Friday, January 25, 2008

bus to Kribi

Our friends and coworkers Jeff and Christi, and their kids, invited us
to go to Kribi with them this week for a few days before their kids
start school again next week. Since they have an SUV that seats five,
and there were six of us total, Ann and I took the bus.


This was our second trip by bus here in Cameroon. I'm not sure whether
I described the experience before, but it's certainly noteworthy, coming
from an American perspective. Not unlike church and other scheduled
events here, the notion of a timetable for a bus is somewhat nebulous.
Our new house is about a mile from where the buses leave town to head
south, so we left the house about 815am to hike to the bus on
Wednesday. We had been told the buses left at 730, 930 and 1130, so by
9am we were seated in the bus, ticket in hand. It left, of course, when
it was full, in this case shortly before 11am.


And full, of course, is a relative term. It means something different
here. The bus itself had maybe six rows, plus the driver and a
passenger seat. Each row was what in the US would be a two-person seat
on one side of the aisle, a single seat on the other side, and a
fold-down jumpseat on the aisle itself. You can sit four people across
in a row like this, but snugly, especially if they have hand luggage, as
we did with our backpacks.


Here in Cameroon, perhaps in Africa in general from what I've heard,
this snug four-person row seats five people. The fifth guy, mercifully
not very big, plopped down on top of my legs and the guy to my right,
and wiggled a big until he was on the seat. I could feel our hip-bones
amiably grinding together. Later, the lurching, bouncing motion of the
bus, especially in the back where we happened to sit, settled everyone
in like a pile of beans in a sack.


Nobody minds this; it's perfectly normal here, and not an occasion for
complaint or aggression on anyone's part. People also accepted most of
the two-hour wait without comment or apparent discomfort, until near the
end, when a couple of cheerful younger guys started yelling for the
driver, whom (if my French is correct here) they accused of watching the
replay of the last night's Africa cup match on TV. (Cameroon lost, alas).

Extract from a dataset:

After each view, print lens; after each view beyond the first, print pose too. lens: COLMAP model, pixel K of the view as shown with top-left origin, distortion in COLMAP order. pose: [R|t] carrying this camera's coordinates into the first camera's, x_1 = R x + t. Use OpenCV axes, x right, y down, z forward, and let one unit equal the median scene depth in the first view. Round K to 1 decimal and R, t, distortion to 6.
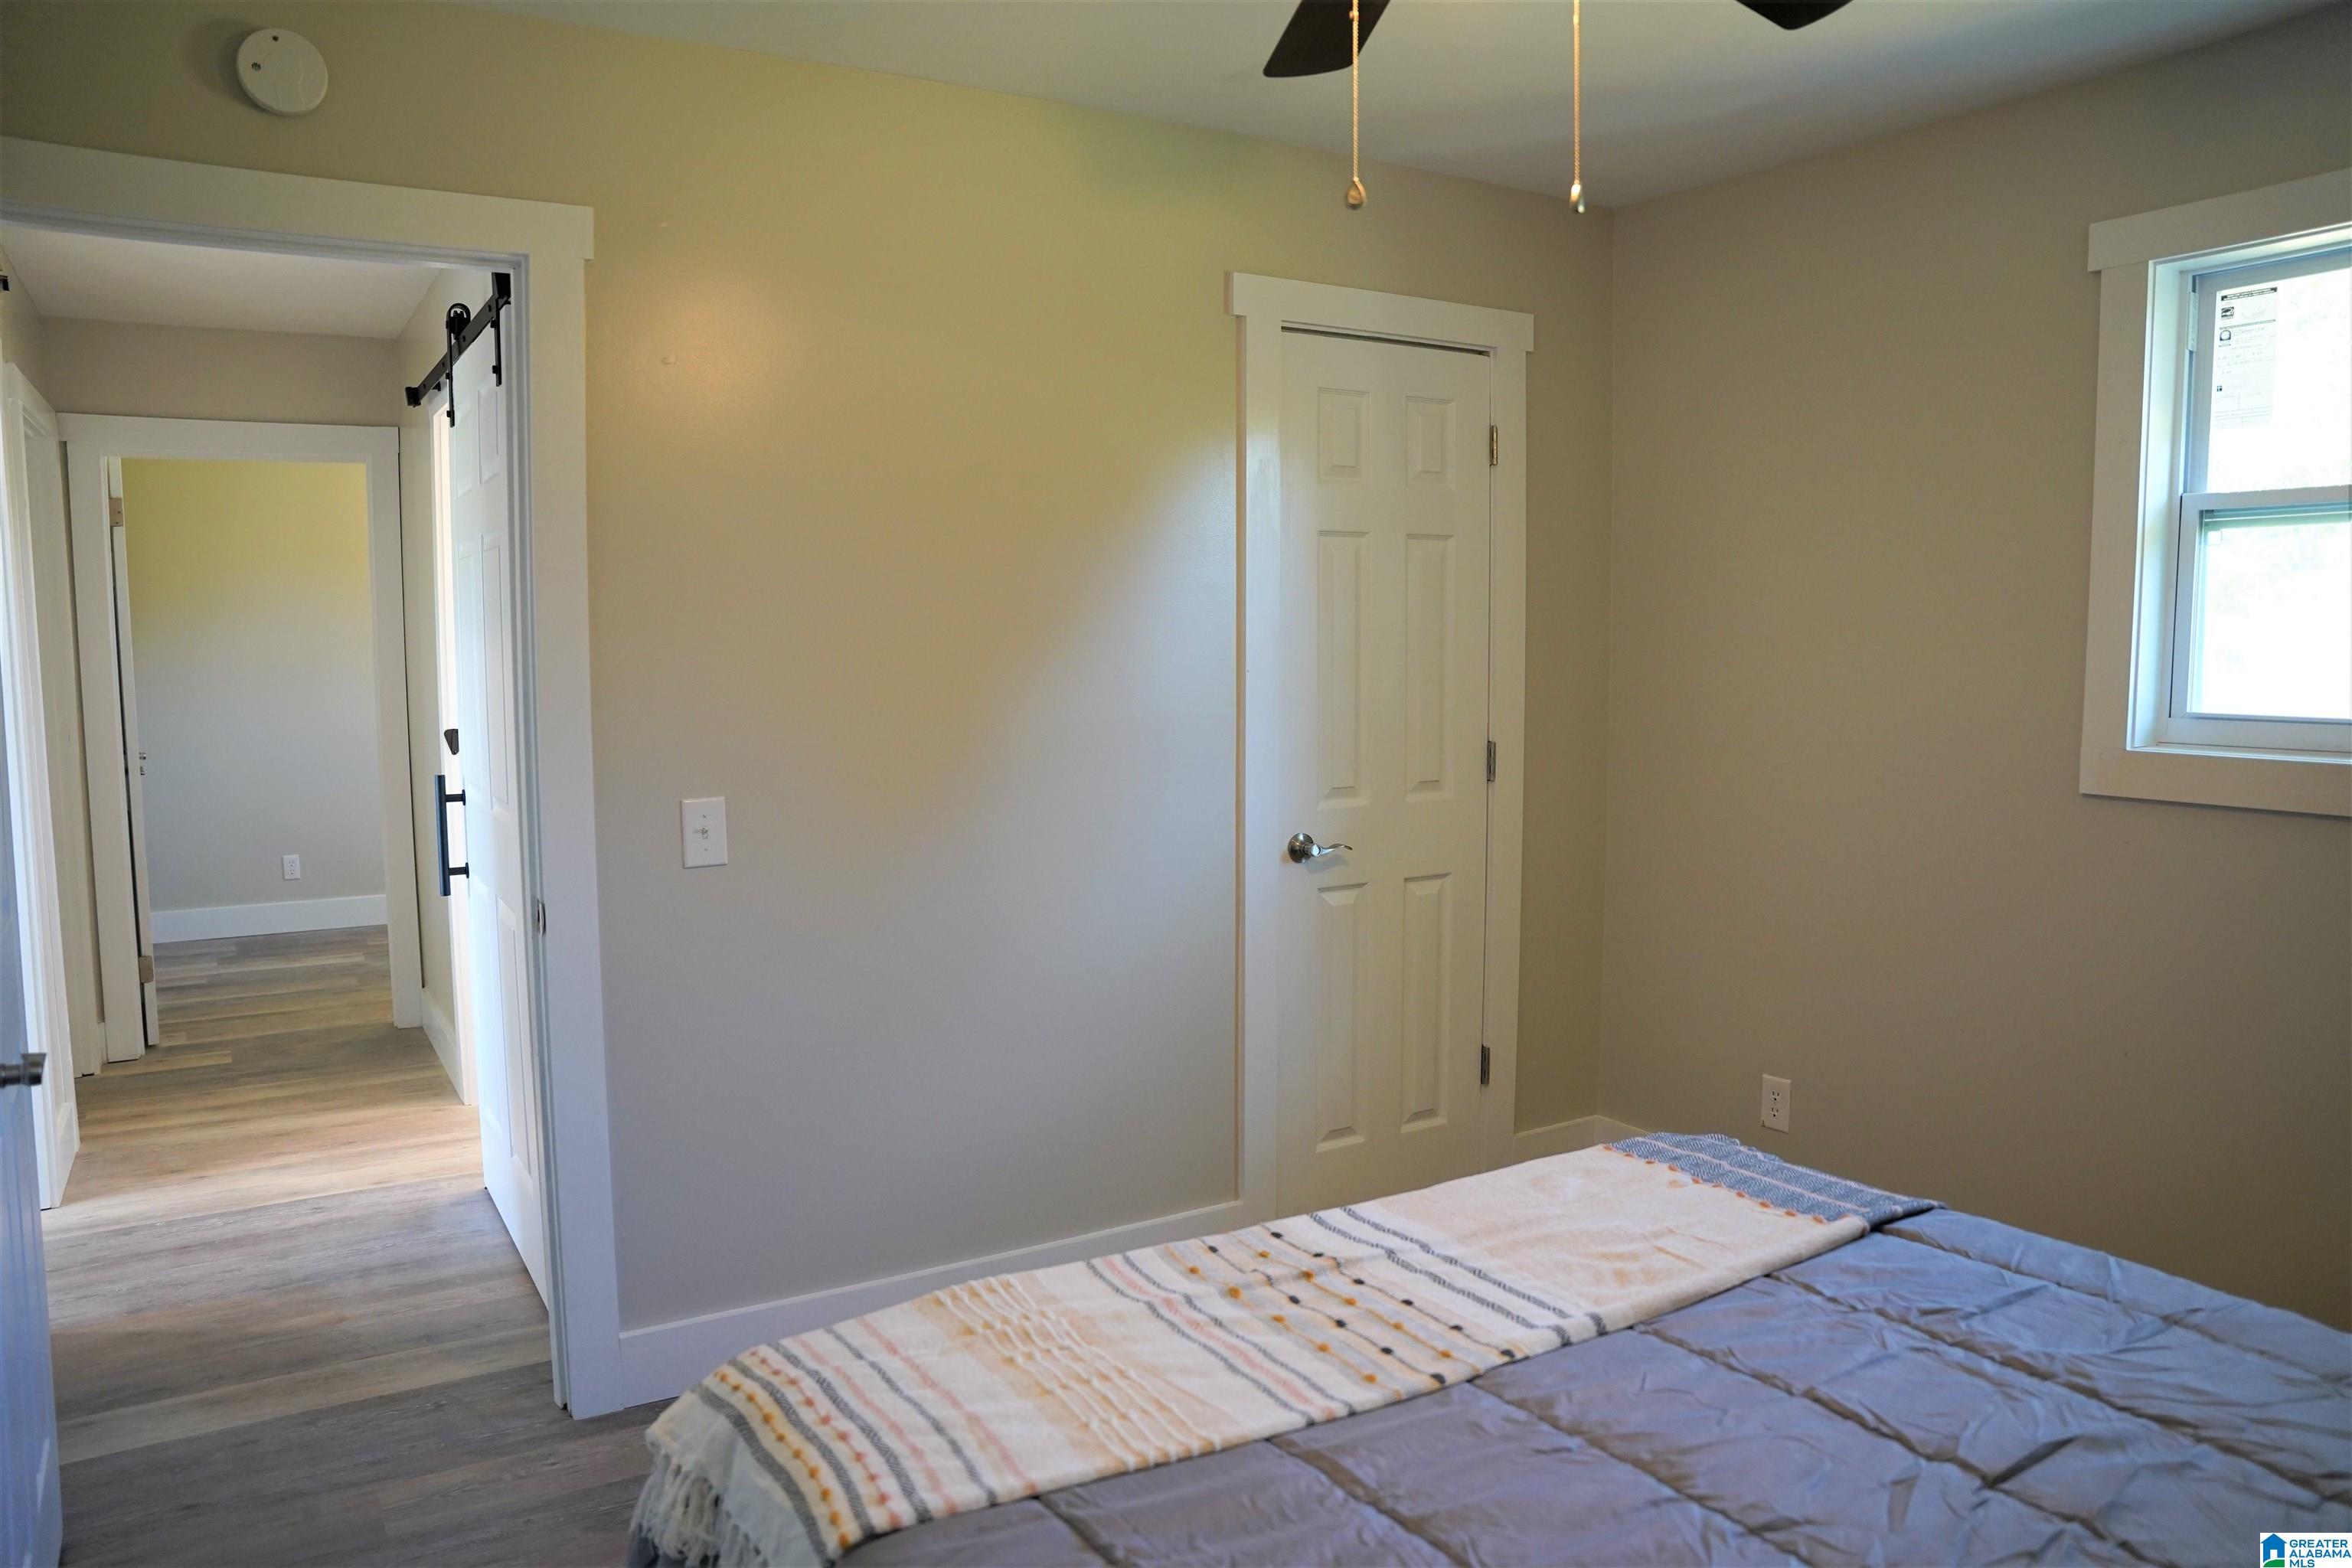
lens RADIAL K [[1624.9, 0, 1181.9], [0, 1624.9, 791.5], [0, 0, 1]] dist [-0.177198, 0.134407]
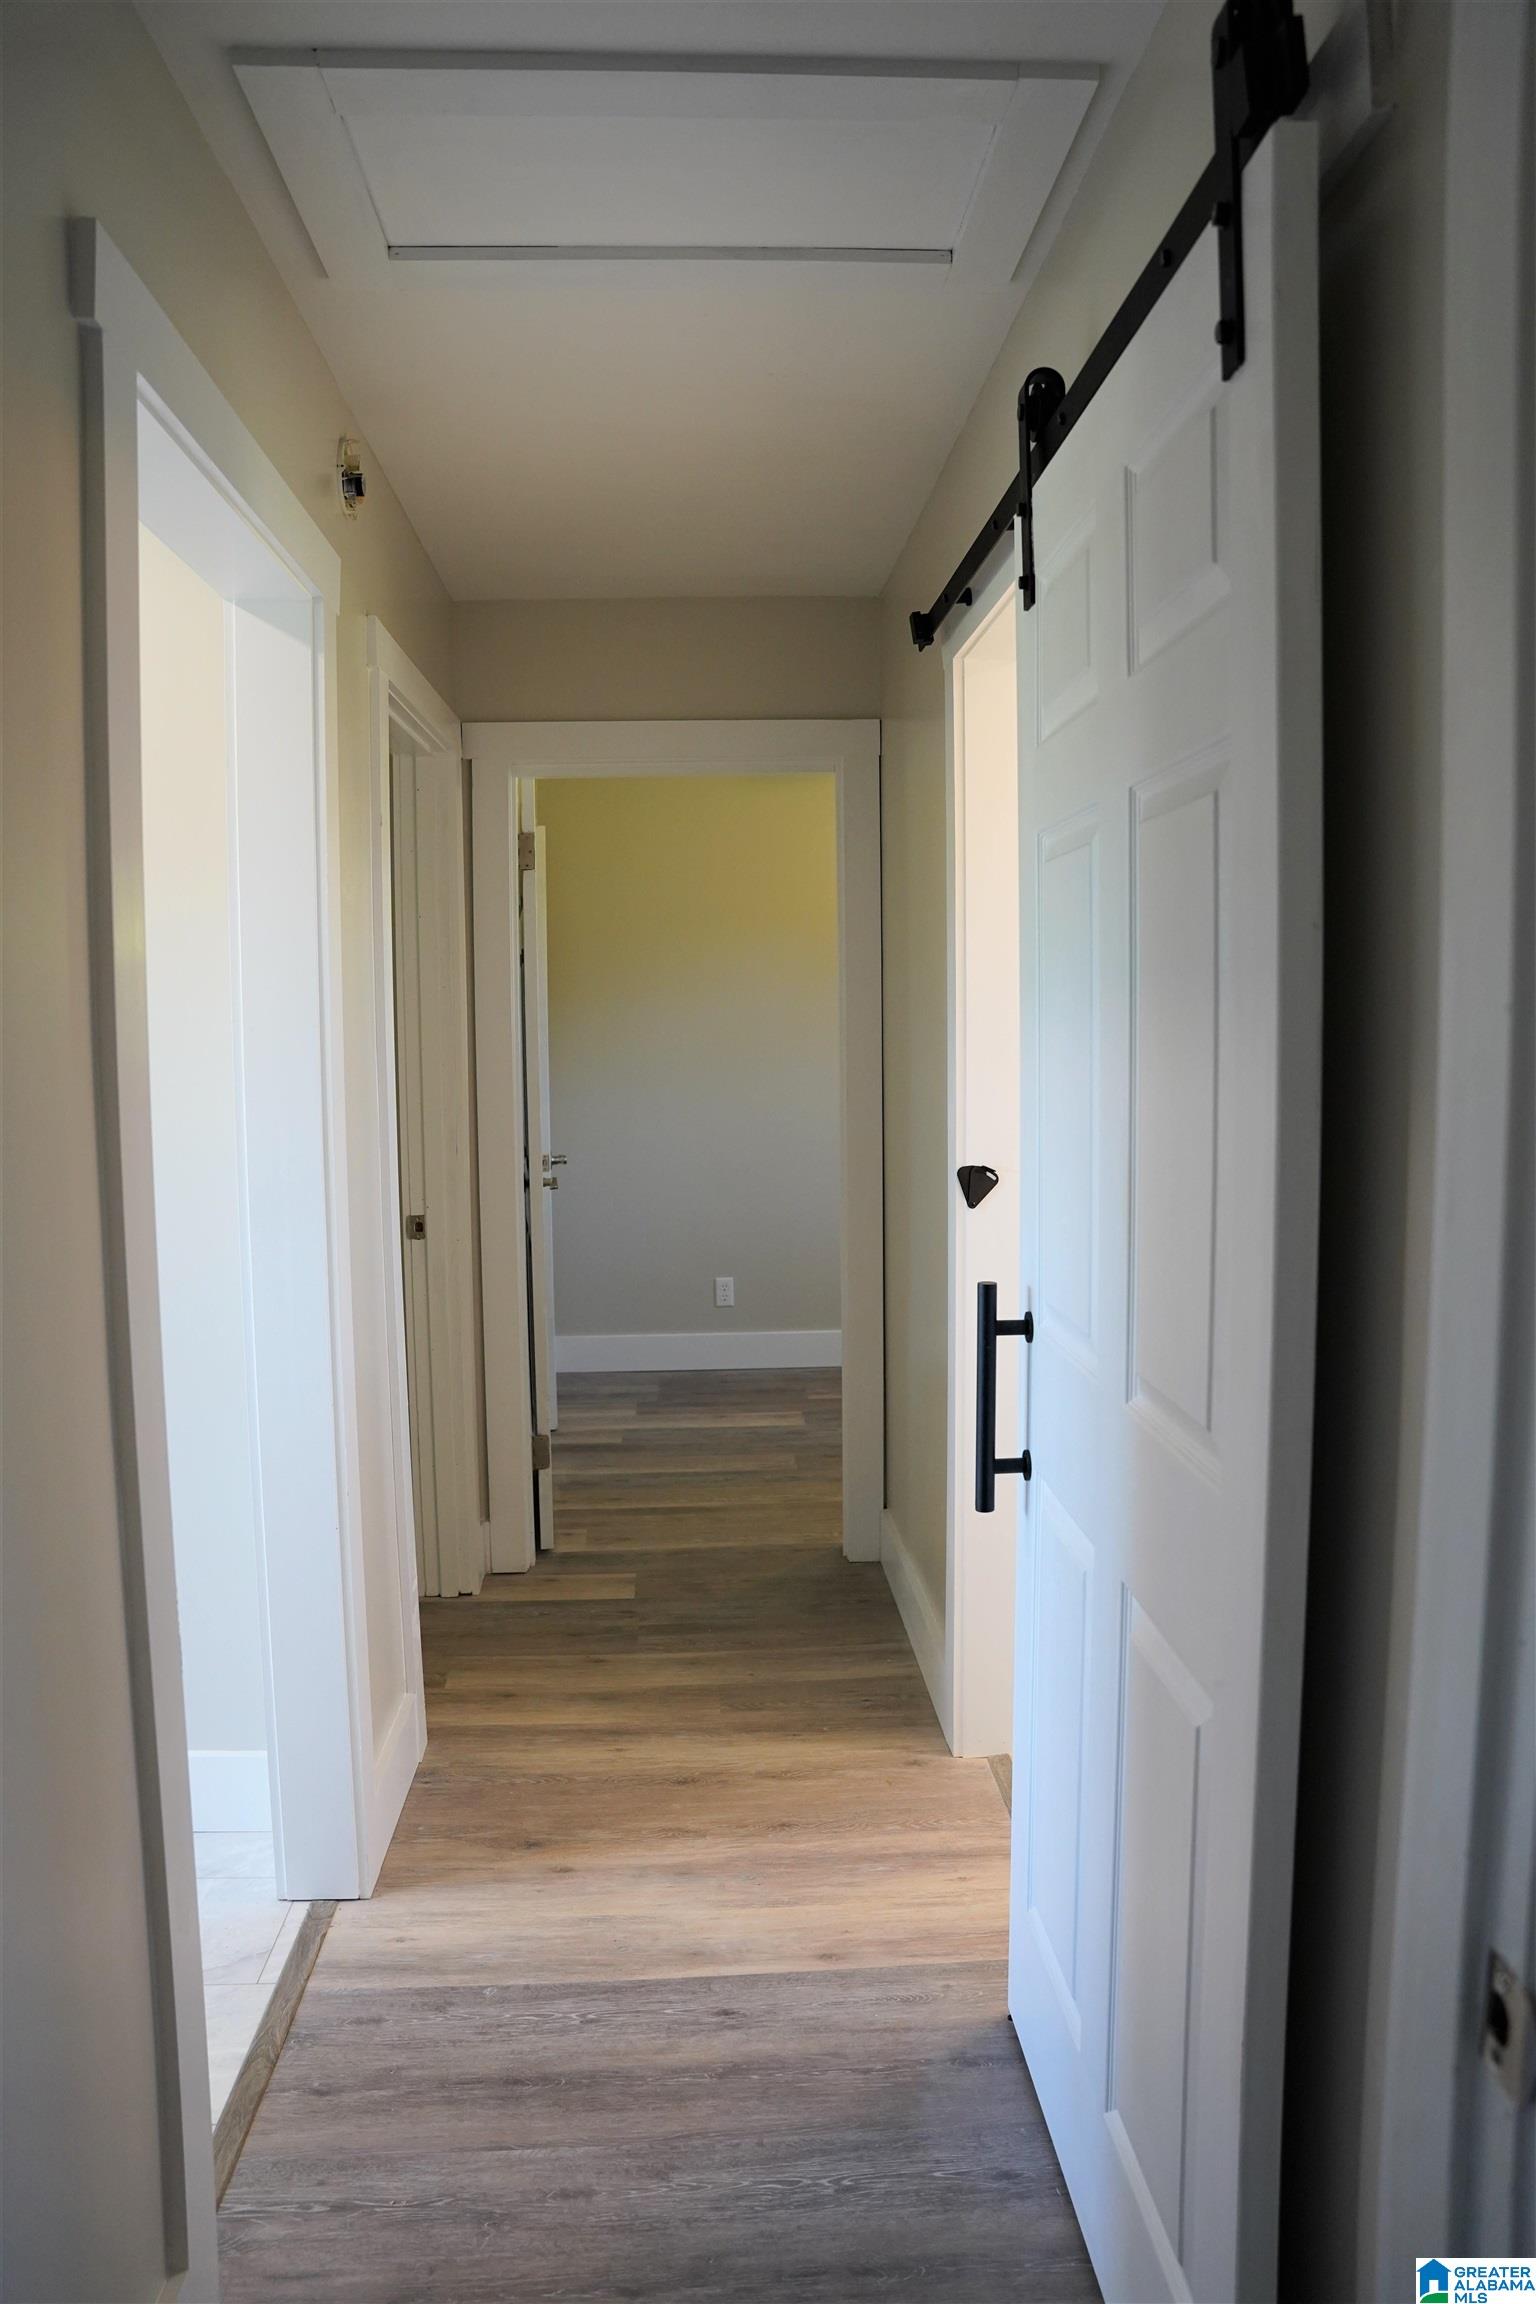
lens RADIAL K [[1591.7, 0, 768.0], [0, 1591.7, 1152.0], [0, 0, 1]] dist [-0.177198, 0.134407]
pose [[0.878089, 0.033097, -0.477351, -0.253087], [-0.038627, 0.999252, -0.001773, -0.043866], [0.476936, 0.019996, 0.878711, 0.445014]]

So, after a two-hour wait, our three-and-a-half-hour bus ride to Kribi
began. My backpack, a Java One bag from a few years ago, has a frame
and wheels, so it's not really suited to carrying on your lap for
several hours, especially full of clothing, toiletries, water, etc.
I'll buy a soft bag before the next trip to spare my legs. The ride was
lengthened by the occasional stop to let off a passenger before the
Kribi terminal, somewhere along the road. But there were no breaks
whatsoever; no stops to let people off to walk around or relieve
themselves. And nobody seemed to need it, judging by their
indifference. It was about seven hours between restrooms, but I was
ready for this after our last, somewhat shorter trip to Sangmelima last
month. I am now careful to dehydrate myself before bus trips so this
doesn't become excruciating.


It's all part of the experience here, like having your papers checked by
guys with assault rifles on your way home at night in a cab, or being
offered roasted civet cat for dinner, cooked by having the hair burned
off and then roasted. Normal seems very different here in some ways,
especially in terms of people's sense of time and personal space.


The thing that can make a bus trip like this comfortable for an American
unused to it is either Ann's solution, which is simply to be untroubled
and comfortable regardless of how different it is, or my solution, which
is a novel of a thousand pages, guaranteed not to run out while the trip
lasts. That, and making sure not to have more than one cup of coffee
beforehand.


We rode back with Jeff and Christi and the kids in their SUV. I curled
up in the back seat among the luggage and had a fine time chewing
through 200 or so pages of James Michener novel.


I'll put up a few pictures of the beach next week. As before, Kribi is
unbearably gorgeous, with Hawaii's climate, quiet places to stay right
next to the ocean, and the tastiest fish I've ever had, along with
shrimp, breadfruit, hot sauce and beer. We had a great time with
Christi, Jeff and their kids hanging out, eating, swimming, and playing
some of the games they brought. I'd do it all again in a minute.

3 comments:

Avagadro said...

Yeah... it seems the education rates are so low in Polynesian islands because of this. Its hard to convince someone to better their situation when they live in paradise. Tropical beach living is where its at.

Anonymous said...

I am caught by your experiences with "time" and "community." I have the impression you are describing what it's like to "live in the now, in the present moment," and also an ability to be more comfortable with the body and lots of them.

Thanks so much.
Dolores (Nice-Siegenthaler)

Dan Wilson said...

This makes me think of Sani's story of taking the bus across Brazil when she made her way up to America. I knew enough about buses there, not all that different from buses in Camaroon, to be deeply impressed with her dedication.

I must say that Ann's calm acceptance of the physical unpleasantness of the experience impresses me. I can quite guarantee you that I'd be cranky, if not downright sullen, by the end of the trip.